He then praised another member of the Marvel Studios stable, Ant-Man director Peyton Reed, calling his 2015 superhero comedy “fun, wild, crazy and undeniably well made on every level.”

“I just started to realize that what I was trying to do as this young filmmaker who hadn’t earned the right yet after making only one movie … It’s something that I can easily say now, but back then, I wouldn’t be able to comprehend this thought. I hadn’t earned the right as a filmmaker yet to say that I could change the game with superhero films,” Trank said, adding he considers Chronicle more Stephen King sci-fi than superhero. “What I tried to do with Fantastic Four was so arrogant for somebody who hadn’t really gotten the handle of his own skill set as a filmmaker to do that kind of stuff with it. I obviously loved what I was doing at the time and thought I was onto something, but when I take a look back, I’m able to, as a film man, remove myself and enjoy the works of James Gunn and Zack Snyder.”

The director of Man of Steel and Batman v Superman: Dawn of Justice is called a “visual genius” by Trank, saying of Snyder, “Clearly he has a very passionate fan base, so it’s not like it’s not spoken of enough, but I think he’s incredible. These are filmmakers who I just am really inspired by, such as Ryan Coogler and what he did with Black Panther. I can definitely watch those movies now, enjoy them and be separated from them.”

Now five years removed from the release of Fantastic Four, a critical and commercial bomb, Trank admits he “felt bitter for very obvious reasons.”

On its opening night, Trank famously tweeted of his Fox-produced movie, “A year ago I had a fantastic version of this. And it would’ve recieved [sic] great reviews. You’ll probably never see it. That’s reality though.”

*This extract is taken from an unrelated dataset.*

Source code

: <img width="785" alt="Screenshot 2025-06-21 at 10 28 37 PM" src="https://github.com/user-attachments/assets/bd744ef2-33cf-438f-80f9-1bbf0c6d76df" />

“I think it’s important to be honest with yourself and admit that. I know a lot of people who you can see it in their eyes that that’s how they feel — the way that I was feeling — but they would never say it,” he said. “I think it’s important to say it because it allows you to advance and grow on your own personal path. Why I bring up James Gunn as an example of somebody I find to be very inspiring while he’s doing things that are totally different than where I’m going is that I aspire to someday end up in a place where I’ve found my own type of James Gunn home like he found and now has.”

Capone, starring Venom‘s Tom Hardy, is available on Digital HD and VOD starting May 12.